→ Consigne A
Recopiez fidèlement le passage de l'extrait sur la réglementation européenne de l'IA qui va de « Le 21 avril » à « d’un texte définitif. ».
→ Consigne B
Traduisez en anglais, s'il vous plaît, cette phrase de l'extrait sur la réglementation européenne de l'IA : « Le but affiché par la Commission est clairement d’encadrer en amont d’éventuelles dérives dans l’application de l’Intelligence Artificielle. »

→ Extrait source
Le 21 avril 2021 restera une date à part dans la petite Histoire de l’Intelligence Artificielle (IA). Non pas à cause de la sortie de nouveaux algorithmes révolutionnaires, mais parce qu’elle marque la première manifestation concrète d’une réglementation européenne pour encadrer le Machine Learning, le Deep Learning et autres NLP.
Ce mercredi, la Commission européenne a officiellement proposé des règles pour une IA qui soit à la fois « digne de confiance », « éthique », « centrée sur l’humain, durable, sûre [et] inclusive » (sic).
Ces propositions vont à présent être soumises au Parlement européen (les députés) et au Conseil de l’Union européenne (qui regroupe les ministres de chaque État membre). Les deux institutions pourront leur apporter chacune des modifications avant de se concerter autour d’un texte définitif.
Encadrer l’IA pour assurer la confiance
Le but affiché par la Commission est clairement d’encadrer en amont d’éventuelles dérives dans l’application de l’Intelligence Artificielle.
La logique sous-jacente est de créer de la « confiance » chez les utilisateurs – un terme martelé aussi bien par les commissaires que par les députés européens. Une confiance nécessaire, disent-ils, pour ne pas entraver le développement et l’adoption de ces technologies.
« En matière d’intelligence artificielle, la confiance n’est pas un luxe, mais une nécessité absolue », résume Margrethe Vestager, la vice-présidente exécutive pour une Europe adaptée à l’ère du numérique. « En adoptant ces règles qui feront date, l’UE prend l’initiative d’élaborer de nouvelles normes mondiales qui garantiront que l’IA soit digne de confiance ».

→ Données
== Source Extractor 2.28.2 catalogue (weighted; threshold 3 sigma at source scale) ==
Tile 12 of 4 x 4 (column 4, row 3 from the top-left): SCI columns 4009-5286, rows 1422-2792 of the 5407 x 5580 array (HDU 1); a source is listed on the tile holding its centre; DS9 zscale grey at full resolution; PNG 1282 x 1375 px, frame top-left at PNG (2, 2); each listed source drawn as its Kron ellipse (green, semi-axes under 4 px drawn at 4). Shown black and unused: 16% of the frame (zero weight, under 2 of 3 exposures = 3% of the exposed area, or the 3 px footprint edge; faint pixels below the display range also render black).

→ Résultat A
Le 21 avril 2021 restera une date à part dans la petite Histoire de l’Intelligence Artificielle (IA). Non pas à cause de la sortie de nouveaux algorithmes révolutionnaires, mais parce qu’elle marque la première manifestation concrète d’une réglementation européenne pour encadrer le Machine Learning, le Deep Learning et autres NLP.
Ce mercredi, la Commission européenne a officiellement proposé des règles pour une IA qui soit à la fois « digne de confiance », « éthique », « centrée sur l’humain, durable, sûre [et] inclusive » (sic).
Ces propositions vont à présent être soumises au Parlement européen (les députés) et au Conseil de l’Union européenne (qui regroupe les ministres de chaque État membre). Les deux institutions pourront leur apporter chacune des modifications avant de se concerter autour d’un texte définitif.

→ Résultat B
The Commission's stated aim is clearly to regulate, in advance, any potential abuses in the application of Artificial Intelligence.